In the early 80s, many San Franciscans first noticed large numbers of people with mental illnesses wandering the streets. It was right after a little known but hugely tragic move by former President Ronald Reagan to remove all recipients from disability benefits. Untold thousands of people with mental health disabilities lost their placements in board and care facilities that their disability benefits had once paid for. As calamitous as that policy was, at least back then we had capacity in board and care facilities. However, in the years since over 2,300 of those beds have slipped away, as the old Victorians they are housed in are sold off to the next generation.
The loss of Social Security benefits was followed by realignment hitting California cities’ mental health budgets hard in the early 1990s. Between 2007 and 2012 the city enacted recession era austerity measures that cut $40 million more in direct behavioral health services, knocking even more folks to the concrete. Each of the last four decades have seen its own sword slashing deep into the heart of our mental health system, and each decade has lacked corrective action. Today, we are in no position to respond to a massive opioid epidemic, further complicated by a homelessness crisis. For the third of our homeless population impacted by mental illness, having no place to live makes recovery almost impossible, and instead they suffer more frequent and severe psychiatric episodes.
A whopping 4,666 homeless people are brought into Psychiatric Emergency Services at SFGH every year, and 1,786 are released back to the streets without even a referral. As we churn people through our system, we amplify harm, disintegrate trust and waste valuable investments. Meanwhile, our policy makers seem more interested in soundbites and juking stats than substantive change. They have shortened stays, so the city can serve more people, giving handy “success numbers” for press releases. They focus on do-nothing proposals that score political points. A long string of mayors take credit for adding programs, while quietly cutting others. Recently Mayor Breed announced adding mental health beds at St. Mary’s, but cut beds out of county. City officials stopped counting turn-aways and eliminated waitlists, so they can claim there are none. When San Franciscans ask, “why do we force people who are mentally ill to wander our streets?” it is a fantastic question, the same question asked by the people who are living it. We are failing our most vulnerable. We are failing our neighborhoods. Our once flourishing mental health system is now in shambles.

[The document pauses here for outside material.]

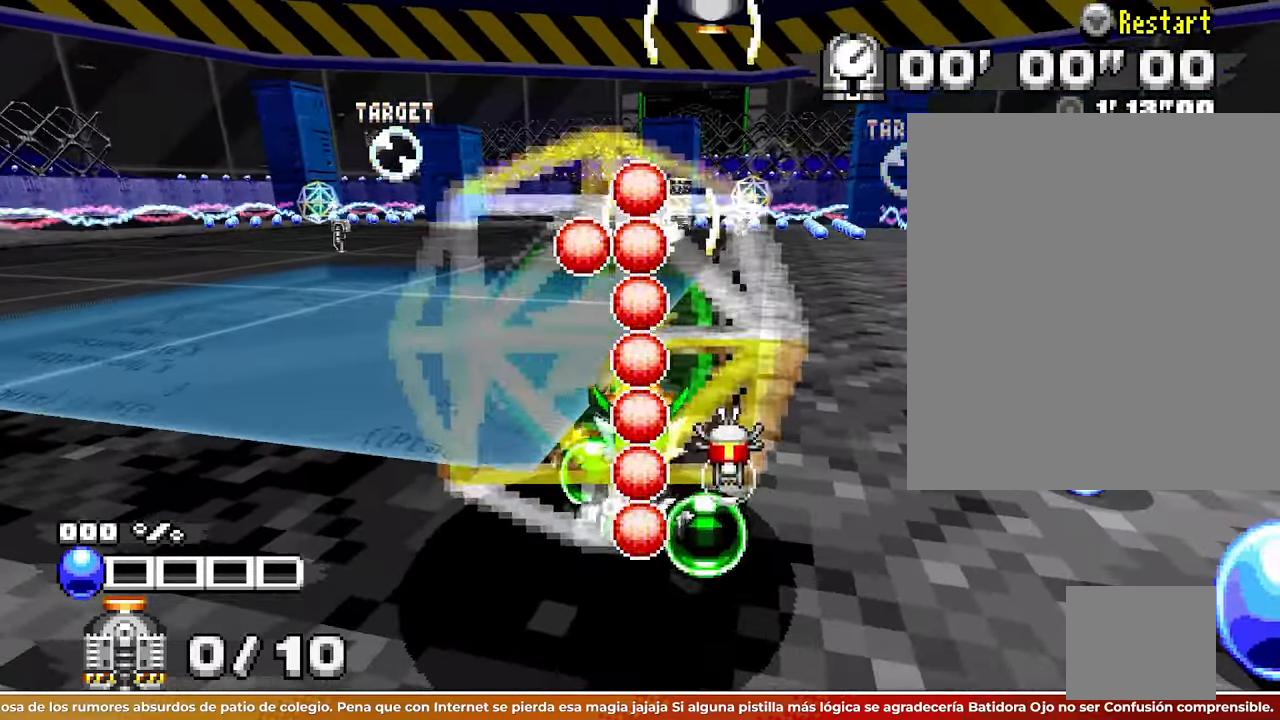
{"buttons": [], "left_stick": "right"}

More important than “why?” though, is how. How do we get out of this mess? One of the most important things we can do is ensure there are beds at every level of care, from prevention, to crisis care, to residential treatment to most importantly long term housing for those who simply cannot care for themselves. Our system must be engaging and fluid and responsive on demand. We can’t keep separating substance use treatment from mental health, and we need to be real about our system failures. We must incorporate treatment for psychiatric trauma at every level of care. Alarm bells must sound at the sight of anyone with severe mental illnesses who appears homeless on the streets, and intensive assertive care must surround them. Once in care, that care must continue into housing. Otherwise, all that care, while offering important respite, will not mean much if the person is yet again homeless and churned back out to where they started. That status quo has to stop. These are big goals but with the political will that can only come from citizen pressure, they are achievable.

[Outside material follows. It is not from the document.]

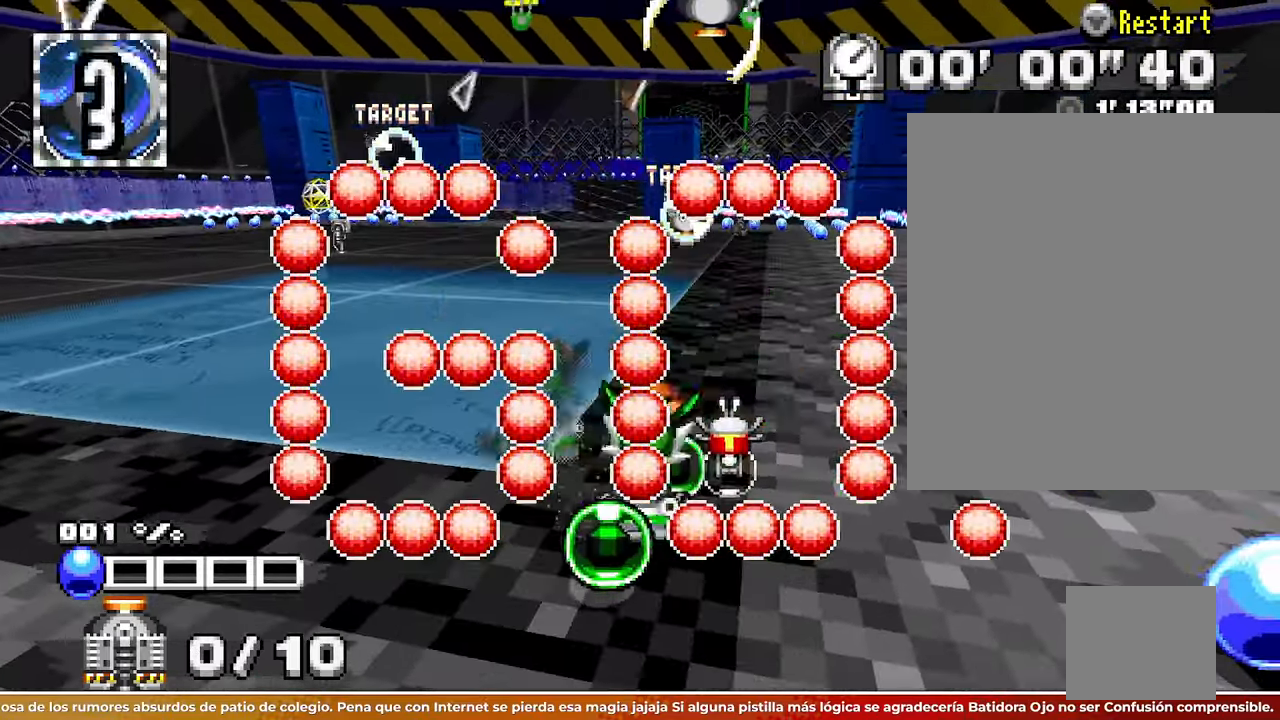
{"buttons": [], "left_stick": "up"}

Luckily, there are measures on the horizon that will get us closer – Our City Our Home, which voters passed last November and is held up in courts, will result in over $70 million each year to build up our mental health system with new innovative approaches, while also creating the requisite housing to stabilize folks post crisis. Voters will also have the opportunity to pass Mental Health SF on the March ballot, that will provide Universal Mental Health care. In the meantime, let’s preserve the beds we have. That means holding onto our only public board and care beds at the Adult Rehabilitation Facility, and rising to address the staffing issues. This is too valuable a resource to walk away from. This also means that the city needs to quickly find somewhere for the navigation shelter beds.
When our hearts are broken in tragedy, all those pieces create more surface area, and somehow there is even more capacity to love. As awful as the Embarcadero incident was, it is an opportunity for change. It is our civic responsibility to ensure that the tragedy on the Embarcadero becomes not another missed opportunity but a moment for transforming our system into one that works for all of us.

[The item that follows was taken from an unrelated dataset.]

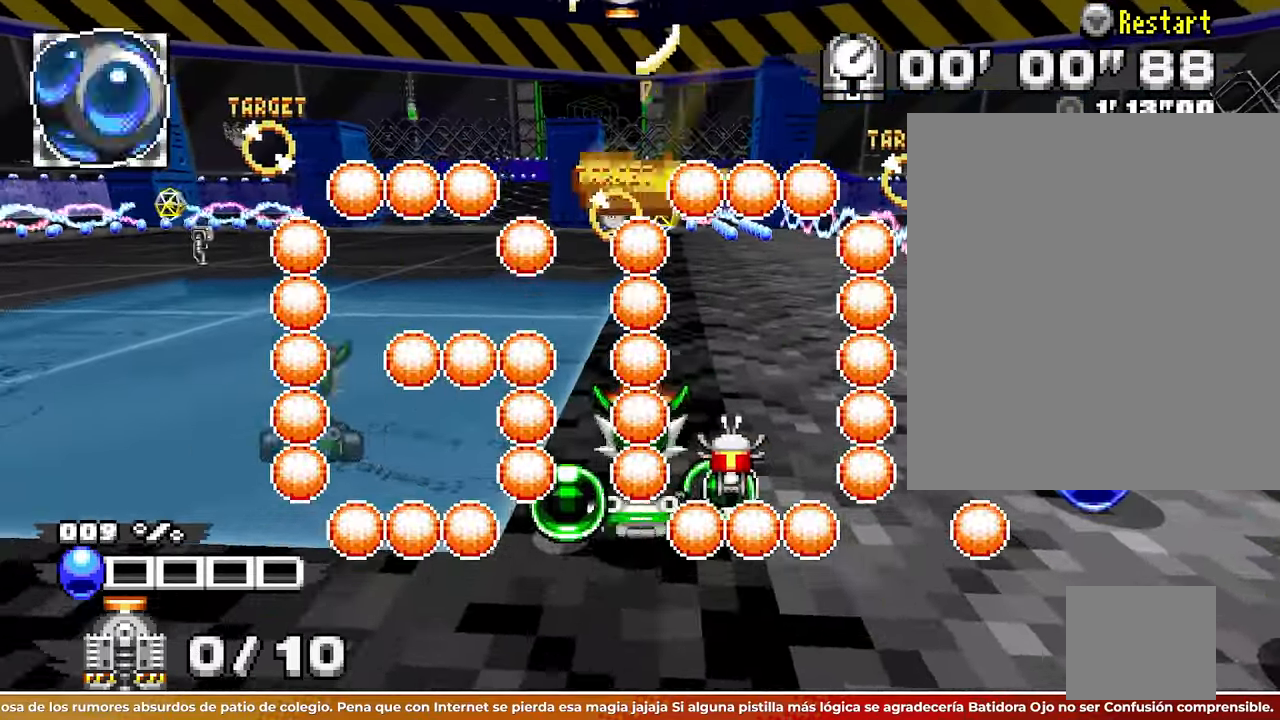
{"buttons": [], "left_stick": "up-left"}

Jennifer Friedenbach is excutive director of the Coalition on Homelessness.
Credit: Source link
We all get the opportunity to start over. Take yours.
What If You Got The Opportunity To Start Over? – Motivational Video
Download or Stream the speech now, on iTunes, Spotify, Apple Music, Google Music, Deezer, AmazonMP3 or MP3 Download Anywhere In The World
What If You Got The Opportunity To Start Over? – Motivational Video (Motivational Speech) – Lyrics, Music, Speech: Copyright: Fearless Motivation
Speakers: Chris Ross, Tyrone Stokes
What If You Got The Opportunity To Start Over? – Motivational Video – Motivational Speech by Fearless Motivation – WATCH FREE:
What if you got the opportunity to start over? To go back.
To learn from every mistake, to scrape every lesson from your past, and start with a clean state.
What would you do differently?
What lessons have you learned in your past, and how would you apply them if you could start over?
What if you had another opportunity, to do better, to be better… would you take it?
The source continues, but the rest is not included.